Angela Merkel’s Party Slumps in Berlin Elections

Angela Merkel, Germany's chancellor and Christian Democratic Union (CDU) party leader, left, reacts as she stands with Frank Henkel, the CDU candidate in Berlin, ahead of a CDU federal board meeting at the party's headquarters in Berlin, Germany, on Monday, Sept. 19, 2016.
Krisztian Bocsi—Bloomberg/Getty Images Angela Merkel, Germany's chancellor and Christian Democratic Union (CDU) party leader, left, reacts as she stands with Frank Henkel, the CDU candidate in Berlin, ahead of a CDU federal board meeting at the party's headquarters in Berlin, Germany, on Monday, Sept. 19, 2016.

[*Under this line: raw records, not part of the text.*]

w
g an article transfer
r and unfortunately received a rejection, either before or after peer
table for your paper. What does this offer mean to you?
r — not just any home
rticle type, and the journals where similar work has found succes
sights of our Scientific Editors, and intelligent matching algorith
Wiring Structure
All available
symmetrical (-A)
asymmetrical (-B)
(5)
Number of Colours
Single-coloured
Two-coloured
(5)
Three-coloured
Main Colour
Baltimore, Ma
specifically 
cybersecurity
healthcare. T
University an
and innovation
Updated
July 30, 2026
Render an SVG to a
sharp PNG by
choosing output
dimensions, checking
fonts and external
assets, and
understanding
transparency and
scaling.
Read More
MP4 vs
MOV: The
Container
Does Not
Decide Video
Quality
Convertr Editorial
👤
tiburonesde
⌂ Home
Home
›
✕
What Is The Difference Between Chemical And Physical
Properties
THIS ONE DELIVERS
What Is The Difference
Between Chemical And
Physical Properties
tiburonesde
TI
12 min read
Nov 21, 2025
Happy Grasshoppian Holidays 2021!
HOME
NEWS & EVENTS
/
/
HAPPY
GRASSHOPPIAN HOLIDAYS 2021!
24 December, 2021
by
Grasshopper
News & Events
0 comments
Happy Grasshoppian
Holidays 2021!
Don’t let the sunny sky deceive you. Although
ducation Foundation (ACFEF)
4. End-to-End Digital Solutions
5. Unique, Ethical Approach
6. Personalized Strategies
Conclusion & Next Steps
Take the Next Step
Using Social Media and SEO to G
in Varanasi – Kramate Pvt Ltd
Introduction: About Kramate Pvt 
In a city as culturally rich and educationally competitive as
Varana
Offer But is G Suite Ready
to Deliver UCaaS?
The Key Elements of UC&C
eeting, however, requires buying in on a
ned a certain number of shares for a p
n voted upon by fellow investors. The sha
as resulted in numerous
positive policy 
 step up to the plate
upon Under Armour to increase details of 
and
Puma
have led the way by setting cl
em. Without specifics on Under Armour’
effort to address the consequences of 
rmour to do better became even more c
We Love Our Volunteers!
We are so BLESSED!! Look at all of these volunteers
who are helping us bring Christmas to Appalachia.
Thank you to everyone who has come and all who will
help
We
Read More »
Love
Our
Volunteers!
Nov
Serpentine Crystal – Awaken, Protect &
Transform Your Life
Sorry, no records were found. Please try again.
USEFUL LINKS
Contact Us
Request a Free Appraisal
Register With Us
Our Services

Berlin is now expected to get its first left-wing triple coalition

The political party of German Chancellor Angela Merkel suffered a humbling night at the ballot box in Berlin on Sunday, as the far-right party Alternative fur Deutschland (AfD) secured a political foothold during the city’s regional elections.

Support for Merkel’s center-right Christian Democratic Union (CDU) fell to a record 17.5%, while coalition party SPD came out top with only 21.6% of the vote, the Guardian reports. Berlin is now expected to get its first left-wing triple coalition of SPD, the Greens and either the the Left party — who came third on 15.7%— or the liberal Free Democrats (6.7%).

The anti-immigrant AfD, which won 21% in Merkel’s home state of Mecklenburg Vorpommern, will enter Berlin’s state parliament for the first time after gaining 14.1% of the vote. According to the Financial Times, it fell short of AfD’s target of 20% of the vote.

This is the fourth blow for Merkel’s CDU, who have faced three earlier defeats in Mecklenburg-Vorpommern, Rhineland-Westphalia and Baden–Württemberg.